In the opening paragraphs of “B-Boys of the Bronx, Dancing in the Street,” H. Jack Martin relates the thrill he felt watching a break-dance battle—for the uninitiated, see here and here—in my Lincoln Center nrighborhood last year:
“It totally blew my mind,” said Mr. Martin, 33, the assistant coordinator of young adult services for the New York Public Library. “We were all just, like, ‘We’ve gotta get this into the library.’”
Yes, by all means, let’s get this into…the library. Get out the bass-heavy boomboxes and throw down some cardboard. It isn’t as if anyone is attempting to concentrate at the library.
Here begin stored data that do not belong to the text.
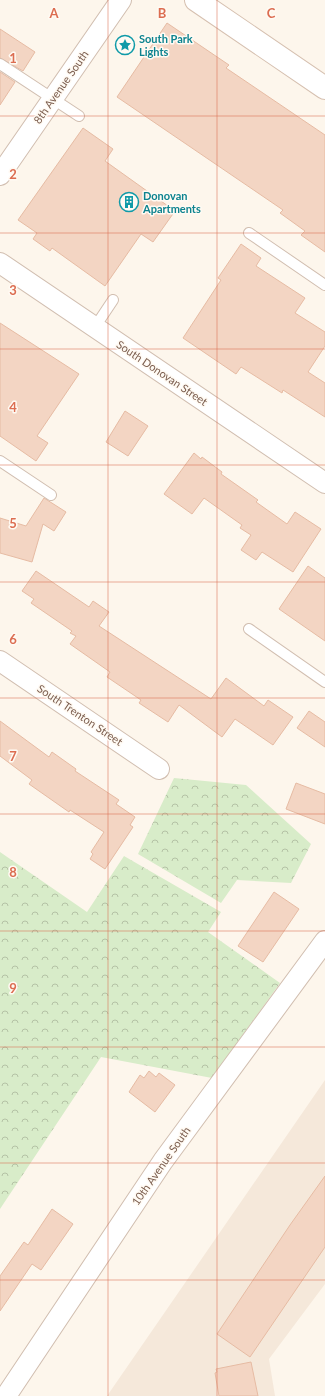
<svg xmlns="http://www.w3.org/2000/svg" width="325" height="1396" font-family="Lato,sans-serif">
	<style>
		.residential { fill: #f5e8da }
		.forest { fill: url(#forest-crowns) }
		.building { fill: #f3d5c3; stroke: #e6bba3 }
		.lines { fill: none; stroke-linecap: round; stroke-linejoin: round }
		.lane-casing { stroke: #d1beb0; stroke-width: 12 }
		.street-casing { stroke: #d1beb0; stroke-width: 22 }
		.secondary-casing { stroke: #d6c0b0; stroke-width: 24 }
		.lane { stroke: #fff; stroke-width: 10 }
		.street { stroke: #fff; stroke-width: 20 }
		.secondary { stroke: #fff; stroke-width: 22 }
		.grid { fill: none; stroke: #dc6d51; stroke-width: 1; stroke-opacity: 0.55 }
		.labels { text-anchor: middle; stroke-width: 3; stroke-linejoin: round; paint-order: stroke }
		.culture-label { font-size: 11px; font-weight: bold; fill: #0d838f; stroke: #fffaf3; text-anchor: start }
		.street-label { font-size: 11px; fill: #7a5c4d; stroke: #fffaf3 }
		.grid-label { font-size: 13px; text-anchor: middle; font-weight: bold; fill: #dc6d51; stroke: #fffaf3; stroke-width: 3; stroke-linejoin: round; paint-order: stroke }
	</style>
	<defs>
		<pattern id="forest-crowns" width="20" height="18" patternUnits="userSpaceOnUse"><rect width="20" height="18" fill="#d8ecc9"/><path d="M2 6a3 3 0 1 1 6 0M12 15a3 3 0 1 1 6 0" fill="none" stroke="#b4c2a5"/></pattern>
	</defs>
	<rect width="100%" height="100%" fill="#fdf6ec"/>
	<path class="residential" d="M325,1080V1284L269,1359L275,1396H107Z"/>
	<g class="forest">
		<path d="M174,778L246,785L311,844L291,883L237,880L221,903L138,854Z"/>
		<path d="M0,852L87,912L124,856L221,912L208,932L280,983L212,1078L101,1057L0,1209Z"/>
	</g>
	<g class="building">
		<path d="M167,23L229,65L226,68L325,135V252L301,235L305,231L280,213L283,210L117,97Z"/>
		<path d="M0,29L35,52L23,71L0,58Z"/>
		<path d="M0,72L15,82L0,105Z"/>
		<path d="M83,128L113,149L105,161L175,211L153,242L141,234L105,286L52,248L50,251L33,239L37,233L18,220Z"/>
		<path d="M241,244L261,258L256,266L305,298L295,313L325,332V346L308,372L325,383V417L283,390L282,393L241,367L236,374L183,338L221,280L218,278Z"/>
		<path d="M0,323L79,374L37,436L48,443L36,461L0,436Z"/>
		<path d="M125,411L148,426L128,456L106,442Z"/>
		<path d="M194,453L201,459L202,457L222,472L221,474L258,500L256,502L287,524L295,512L321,529L293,572L262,552L256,560L241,550L251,535L240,528L242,525L204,498L192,514L164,494Z"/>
		<path d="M44,498L66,512L54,531L43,524L32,562L0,553V518L26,526Z"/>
		<path d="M308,566L325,578V641L279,609Z"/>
		<path d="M36,571L89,607L93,601L109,612L99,626L211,699L226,678L264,706L268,700L293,717L273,745L235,719L222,737L179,705L168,722L139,703L141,700L107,677L110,672L70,644L76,636L70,633L72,631L31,603L34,599L22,591Z"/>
		<path d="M309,711L325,722V747L297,728Z"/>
		<path d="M0,721L49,757L52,752L76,769L75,771L119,800L116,804L135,817L130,825L133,827L105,869L90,859L93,854L91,852L104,832L70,810L69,812L29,784L32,780L0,756Z"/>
		<path d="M296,783L325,794V824L286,809Z"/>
		<path d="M274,892L299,909L263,962L238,946Z"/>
		<path d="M149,1071L156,1077L159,1073L175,1085L155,1112L129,1092L140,1075L144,1078Z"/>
		<path d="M325,1176V1247L250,1357L217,1334L290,1225Z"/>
		<path d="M52,1209L73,1224L41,1270L32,1264L0,1311V1276L24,1242L28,1245Z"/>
		<path d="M251,1362L258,1396H219L215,1373L217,1372L216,1369Z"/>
	</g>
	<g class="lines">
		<g class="lane-casing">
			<g id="lane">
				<path d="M0,64L79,116"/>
				<path d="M249,233L325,285"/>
				<path d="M95,327L113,300"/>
				<path d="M0,461L51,495"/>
				<path d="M249,629L325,682"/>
			</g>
		</g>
		<g class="street-casing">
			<g id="street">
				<path d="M0,175L121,0"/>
				<path d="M0,263L325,483"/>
				<path d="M0,661L159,769"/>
				<path d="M6,1396L163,1161L325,941"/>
			</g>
		</g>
		<g class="secondary-casing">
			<path id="secondary" d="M196,0L325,88"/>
		</g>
		<use href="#lane" class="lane"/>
		<use href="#street" class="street"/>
		<use href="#secondary" class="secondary"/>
	</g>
	<path class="grid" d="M108,0V1396M217,0V1396M0,116H325M0,233H325M0,349H325M0,465H325M0,582H325M0,698H325M0,814H325M0,931H325M0,1047H325M0,1163H325M0,1280H325"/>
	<defs>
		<g id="sight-ring" transform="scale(1)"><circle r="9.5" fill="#fffaf3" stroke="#0f9aa8" stroke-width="1.5"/><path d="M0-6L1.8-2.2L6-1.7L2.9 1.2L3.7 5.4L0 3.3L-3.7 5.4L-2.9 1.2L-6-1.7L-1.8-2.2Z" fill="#0f9aa8"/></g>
		<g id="building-ring" transform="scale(1)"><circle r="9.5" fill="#fffaf3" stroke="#0f9aa8" stroke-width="1.5"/><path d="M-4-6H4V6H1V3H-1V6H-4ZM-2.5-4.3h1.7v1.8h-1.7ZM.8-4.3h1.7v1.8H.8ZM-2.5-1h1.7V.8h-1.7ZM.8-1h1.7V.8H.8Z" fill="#0f9aa8"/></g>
	</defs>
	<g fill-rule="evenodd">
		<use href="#sight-ring" x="125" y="45"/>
		<use href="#building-ring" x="129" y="202"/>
	</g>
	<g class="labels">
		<g class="culture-label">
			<text x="139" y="43">South Park<tspan x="139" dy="13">Lights</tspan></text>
			<text x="143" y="200">Donovan<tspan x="143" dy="13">Apartments</tspan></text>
		</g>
		<g class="street-label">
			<text transform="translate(61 87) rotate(-55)" y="4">8th Avenue South</text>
			<text transform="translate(162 373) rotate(34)" y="4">South Donovan Street</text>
			<text transform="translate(80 715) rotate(34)" y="4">South Trenton Street</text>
			<text transform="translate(161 1166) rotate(-55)" y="4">10th Avenue South</text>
		</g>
	</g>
	<g class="grid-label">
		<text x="54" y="18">A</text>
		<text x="162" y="18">B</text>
		<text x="271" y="18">C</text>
		<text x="13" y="63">1</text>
		<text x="13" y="179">2</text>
		<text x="13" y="295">3</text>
		<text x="13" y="412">4</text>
		<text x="13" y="528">5</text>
		<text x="13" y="644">6</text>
		<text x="13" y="761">7</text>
		<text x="13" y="877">8</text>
		<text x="13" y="993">9</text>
	</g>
</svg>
More:
Little did he know: Breaking, the individualistic, physical form of dancing born in the South Bronx in the late 1970s as part of an explosion of hip-hop culture, has been a fixture at the library for decades, ever since a pioneering generation of entrepreneurial-minded B-boys brought the art form down to Fifth Avenue just below 42nd Street in the early '80s. It was one of the first points of infiltration for what has since become a cherished staple of Manhattan street culture.
A fixture for decades. I think I’m starting to see where things might have gone wrong with education in this country. (No, Ma, I didn’t get my book report done. How was I supposed to? I been at the library! Working on my headspin!) Nevertheless, let us swoon at the New York Times meticulously correct use of the term, B-boy.